SOURCE PASSAGE: Begin
Well, let me try to be a little more propositional here.  Rather than just being informational (i.e., propositional), the Bible is more than that.  Rather than just being performative (i.e., a wonderful literary text), the Bible is more than that.  Rather than being simply a means for reform (as if reformation means purifying out the foreign and putting in my kind and my kind of language), the Bible is more than that.  Rather, indeed, the Jewish bible (or Bibles) might be the sort of document(s) that won't leave its hearers and readers be.

Maybe a good example is what we call Psalm 8.  Before we call it anything, we might look at what Jews in and of and through the Bible called it.

Matthew, for example, has Jesus using it in riddling.  The latter's enemies are questioning who he must be.  And Matthew alone (of all the gospel writers and Jesus translators) has this Jesus quoting Psalm 8.  It goes something like this (from Matthew 21):
        15 But when the high priests and the scholars saw the wonders he performed and the children crying in out in the Temple, "Hosanna to the son of David," they were indignant, 16 and said to him, "Do you hear what they are saying?"
        And Yeshua answered,
                Yes.  Have you never read in the Psalms:
                "From the mouths of children and infants
                You have composed praise for yourself"?
SOURCE PASSAGE: End
INFORMATION SHOWN: Begin
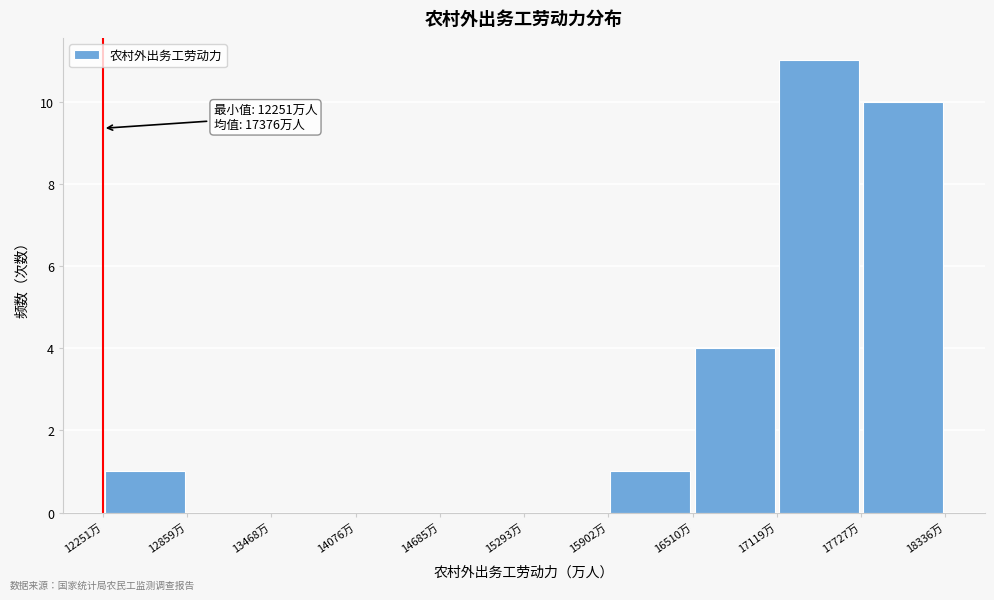

Which range on the x-axis has the tallest bar?

17100 to 17700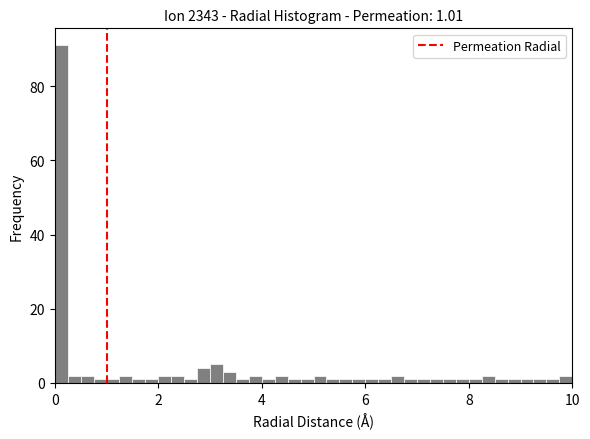

Read against the x-axis, roughly where is the centre of the tallest bar?

0.2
INFORMATION SHOWN: End
### GOAL OF THE EXERCISE:
Please repeat the passage about the Bible and Psalm 8 word for word, from start to finish. None of the data is needed here.

### PROBLEM SOLUTION:
Well, let me try to be a little more propositional here.  Rather than just being informational (i.e., propositional), the Bible is more than that.  Rather than just being performative (i.e., a wonderful literary text), the Bible is more than that.  Rather than being simply a means for reform (as if reformation means purifying out the foreign and putting in my kind and my kind of language), the Bible is more than that.  Rather, indeed, the Jewish bible (or Bibles) might be the sort of document(s) that won't leave its hearers and readers be.

Maybe a good example is what we call Psalm 8.  Before we call it anything, we might look at what Jews in and of and through the Bible called it.

Matthew, for example, has Jesus using it in riddling.  The latter's enemies are questioning who he must be.  And Matthew alone (of all the gospel writers and Jesus translators) has this Jesus quoting Psalm 8.  It goes something like this (from Matthew 21):
        15 But when the high priests and the scholars saw the wonders he performed and the children crying in out in the Temple, "Hosanna to the son of David," they were indignant, 16 and said to him, "Do you hear what they are saying?"
        And Yeshua answered,
                Yes.  Have you never read in the Psalms:
                "From the mouths of children and infants
                You have composed praise for yourself"?